Король не дослушал речь жены и встал из-за стола, протянув руку Коутрин.

– Их величество устали и желают всем доброй ночи.

Их проводили низкими поклонами. За спинами музыка заиграла еще громче, а гул голосов усилился, обсуждая последнее настроение королевской пары.

– Рэндел?

Король тянул Коутрин за собой вверх по крутой лестнице в башню, на самый верх, где острый шпиль купался во влажных облаках.

– Каждый месяц я буду присылать птиц соколов сюда с письмом тебе. Они будут влетать в окно этой башни. По моему приказу комнату будут протапливать, чтобы ты смогла писать мне ответ тут же.

Он пригласил ее в свои объятия.

– Я буду скучать по тебе, моя королева.

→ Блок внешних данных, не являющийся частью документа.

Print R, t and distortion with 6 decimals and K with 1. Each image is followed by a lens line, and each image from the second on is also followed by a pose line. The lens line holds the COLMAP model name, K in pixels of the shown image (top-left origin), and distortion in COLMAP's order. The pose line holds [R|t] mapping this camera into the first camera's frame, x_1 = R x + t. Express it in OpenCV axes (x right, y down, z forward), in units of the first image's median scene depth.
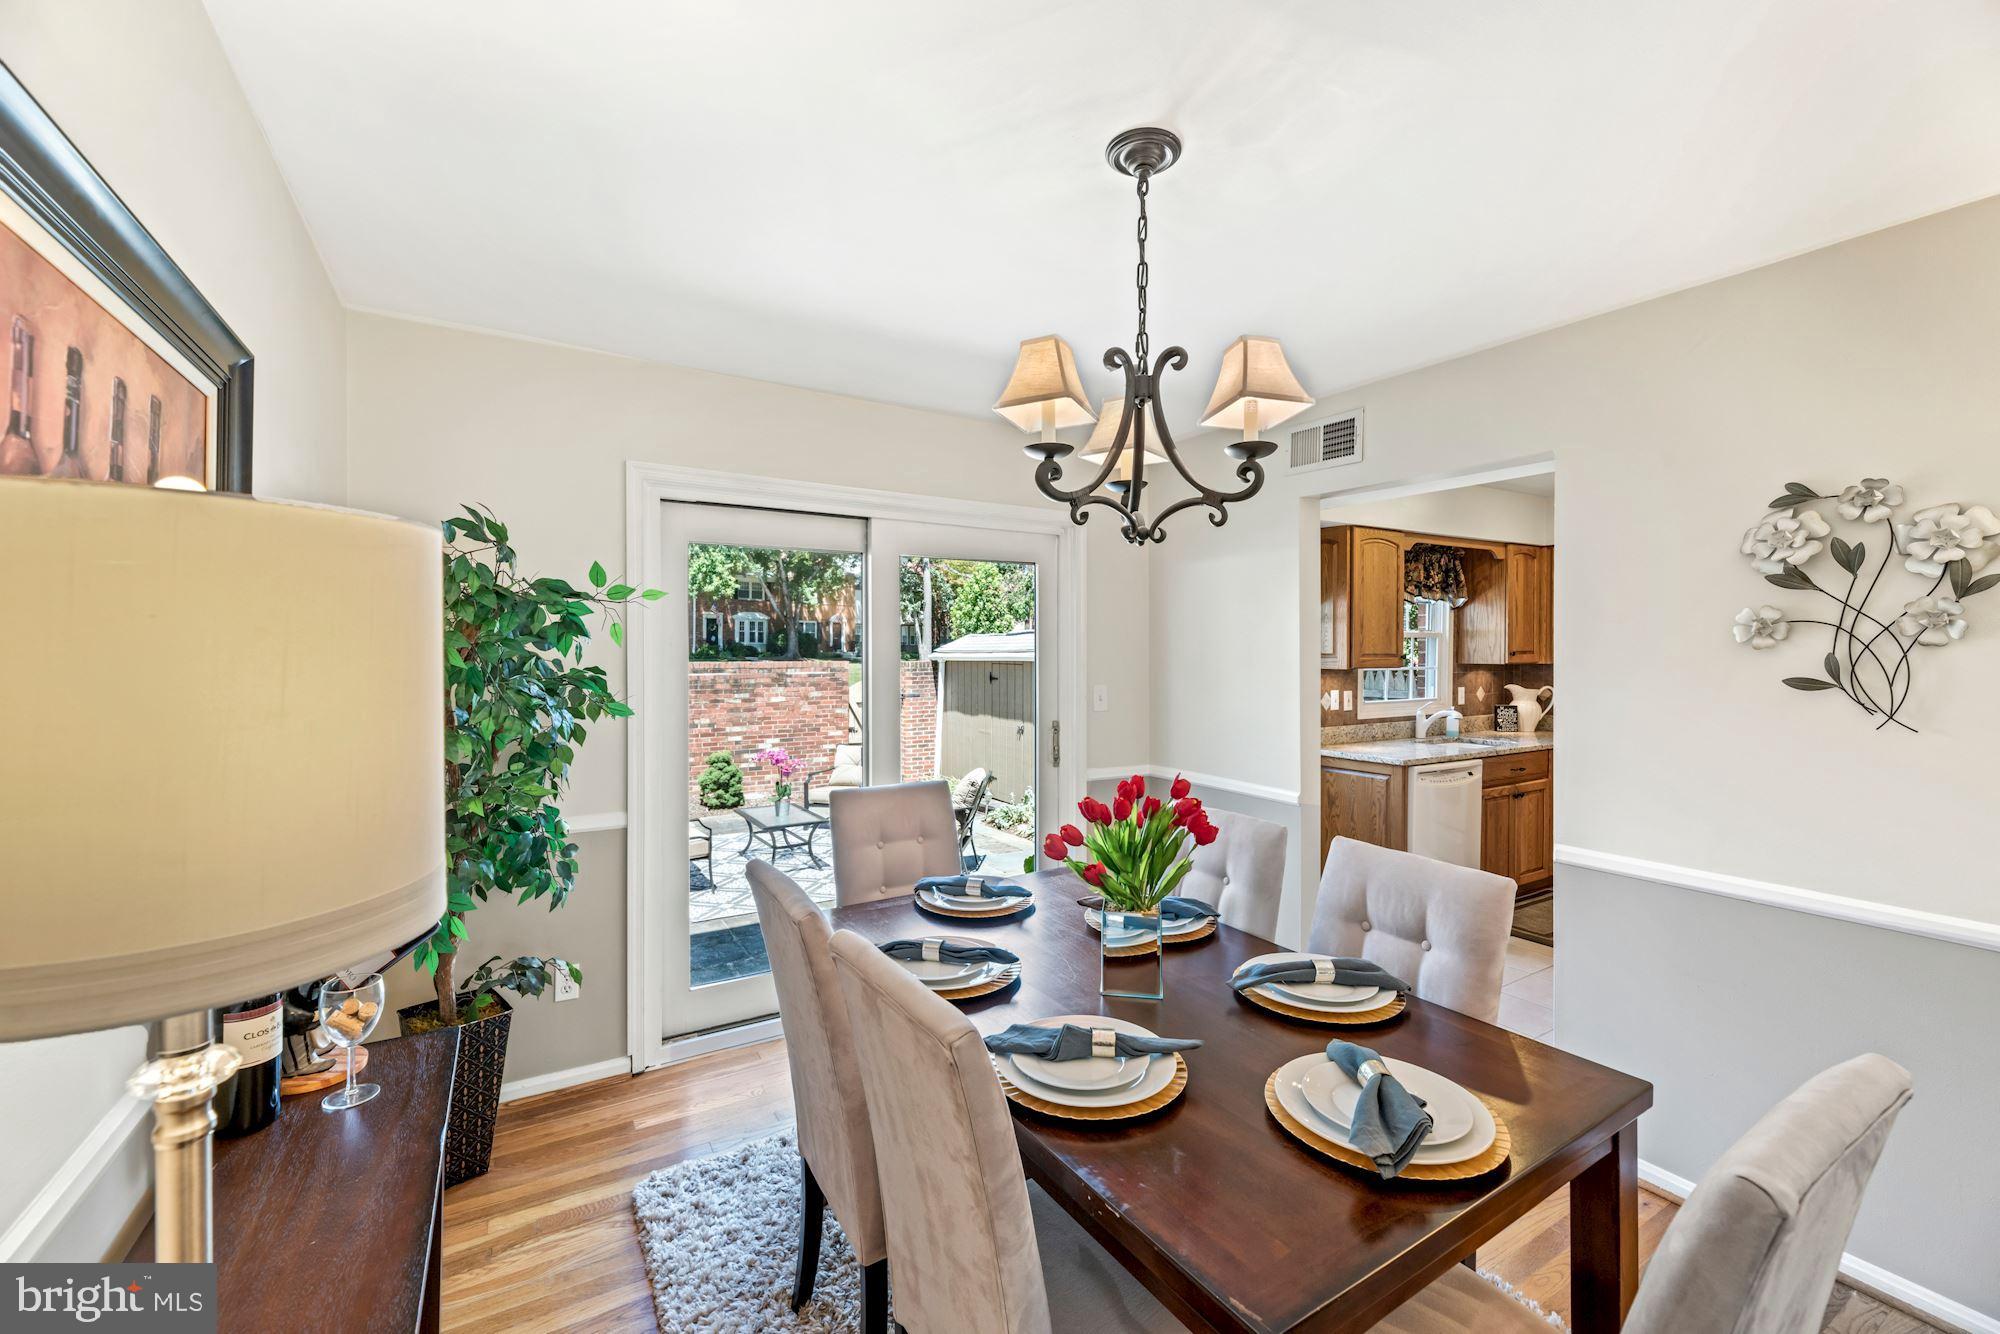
lens RADIAL K [[814.1, 0, 1008.0], [0, 814.1, 657.1], [0, 0, 1]] dist [-0.002975, -0.000099]
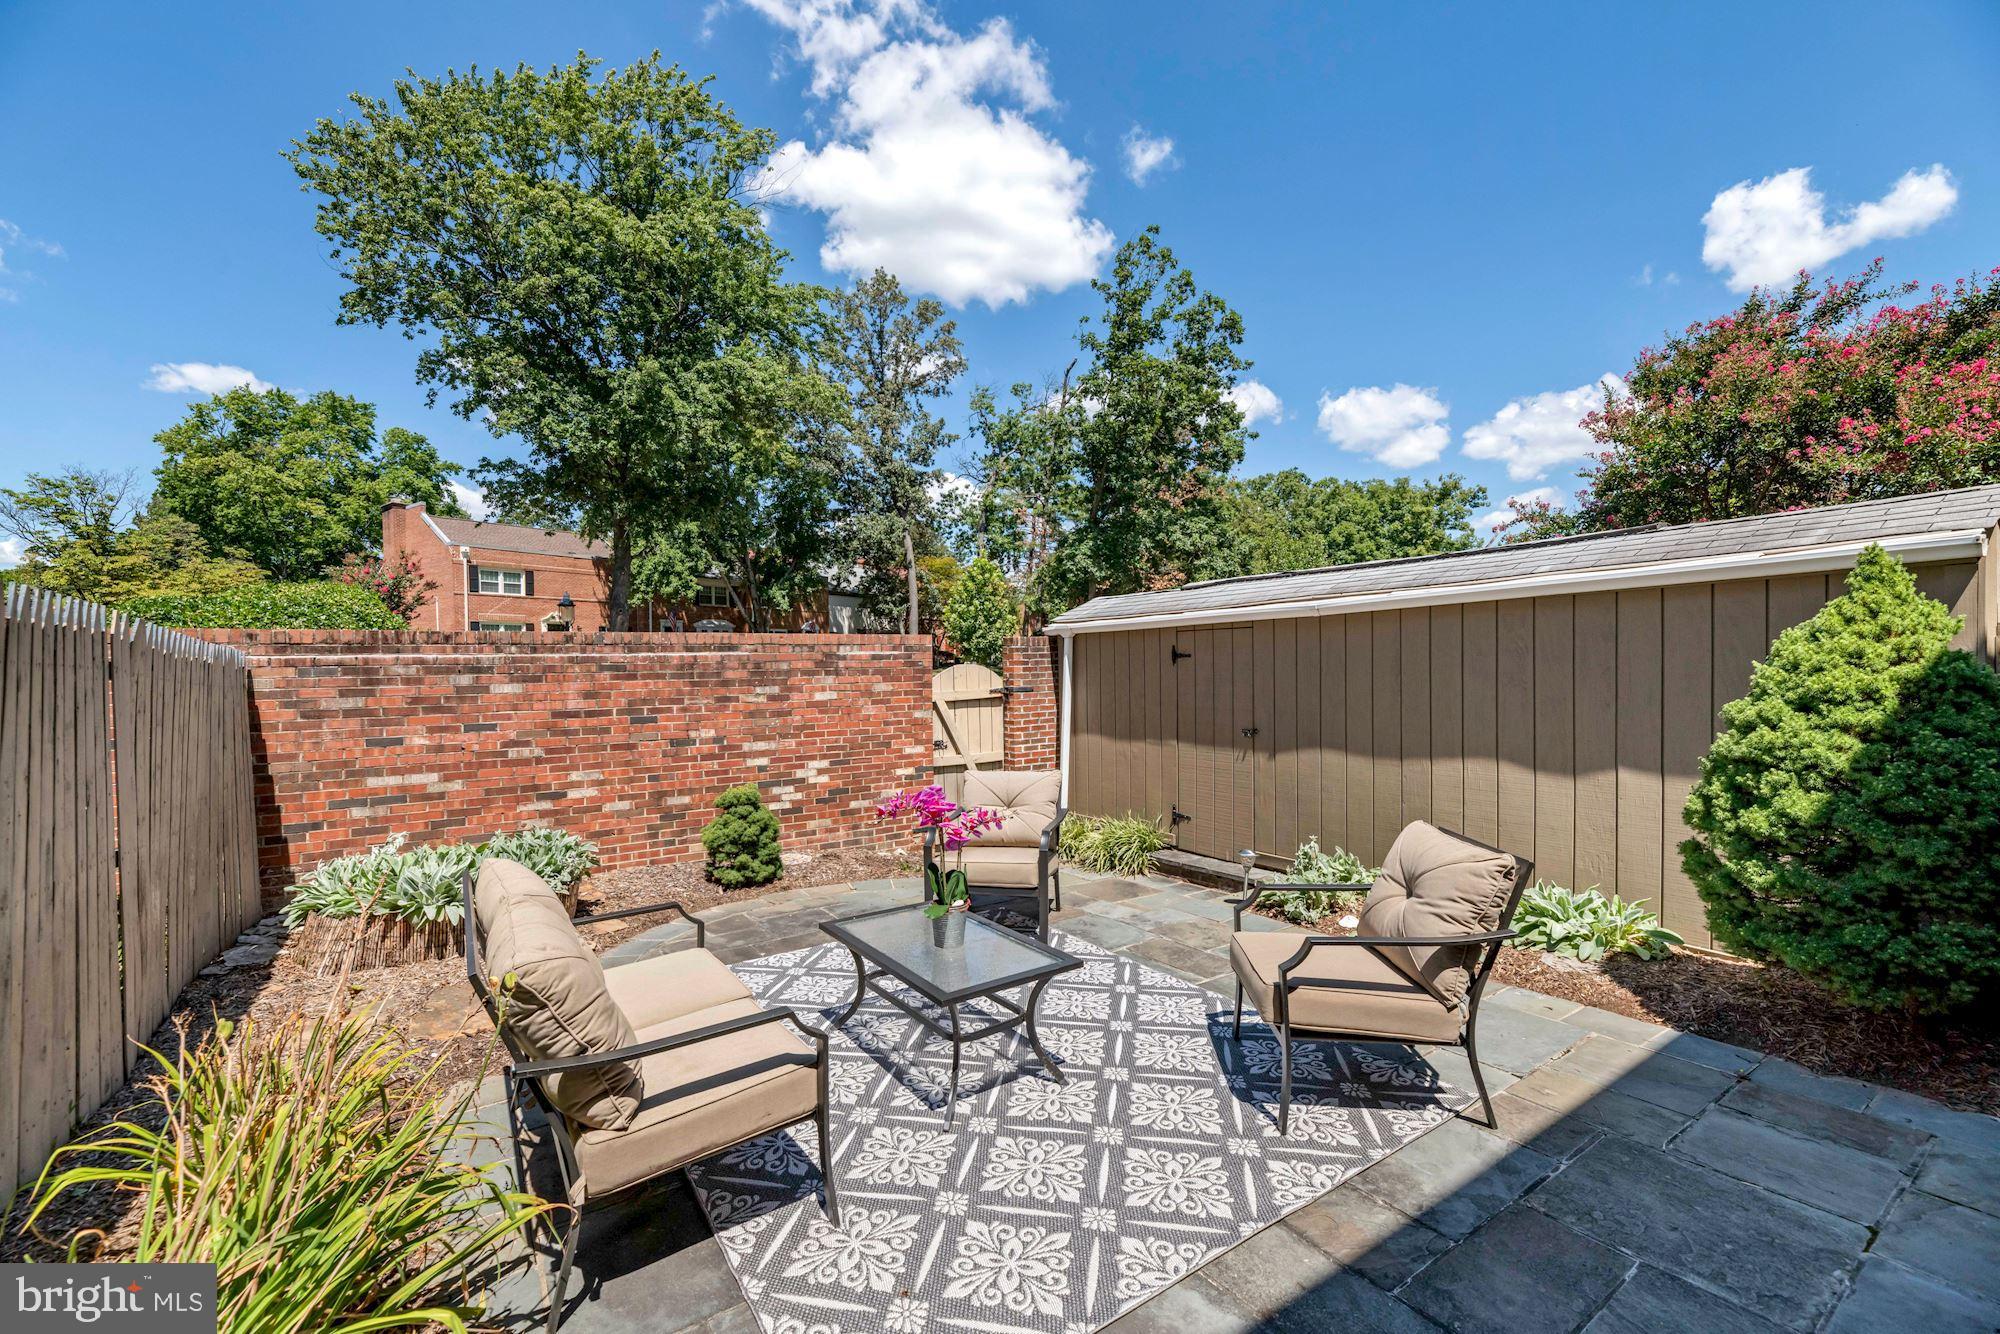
lens RADIAL K [[814.1, 0, 1008.6], [0, 814.1, 676.3], [0, 0, 1]] dist [-0.002975, -0.000099]
pose [[0.998480, -0.014775, 0.053089, -0.371670], [0.014454, 0.999875, 0.006422, 0.073724], [-0.053178, -0.005645, 0.998569, 0.803413]]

Молю Кутаро, чтобы месяцы пролетели, как один день.

Шалфейя уткнулась носом в его шею, словно впитывая в себя запах мужа на долгие месяцы разлуки.

– Мне будет тяжело без тебя.

Король кивнул, но тут же нахмурился.

– Я не хочу оставлять тебя одну, но и с собой взять не могу.

– Если я останусь в замке, что со мной может случиться?

– Наверное, я беспокоюсь, потому что никогда не был так долго в разлуке с тобой. Пойдем в спальню, я не хочу больше ждать.

По лицу Коутрин скользнула лукавая улыбка. Не теряя ни секунды, она побежала вниз по ступеням, сопровождая свой побег смешком. Рэндел не спешил за Коутрин, решив не портить игру и дать ей возможность спуститься по крутой винтовой лестнице без спешки.

Ночь была слишком короткой для обоих. Королева заерзала под одеялом, когда очередной громкий треск горящего полена в камине переплавил веревочки сна. Рэндел покинул ее на рассвете. Коутрин помнила прощальное прикосновение губ и шепот. Он попросил Кутаро оберегать ее.

Позднее тем же утром Коутрин сама расчесала волосы и заплела длинную косу. Не дожидаясь кушины, она умылась холодной водой и выбрала из сундука самое скромное платье. Устроившись на сундуке и глядя в свое отражение, она положила на колени шкатулку, подаренную ей отцом, когда-то давно, казалось, в прошлой жизни. Грусть от разлуки с домом и отлучка Рэндела сделали свое дело. Коутрин смахнула влагу с уголка глаз, продолжая всматриваться в зеркальное блюдо.

– Это мой последний шанс. Нет наследника – нет будущего, – сказала она своему отражению.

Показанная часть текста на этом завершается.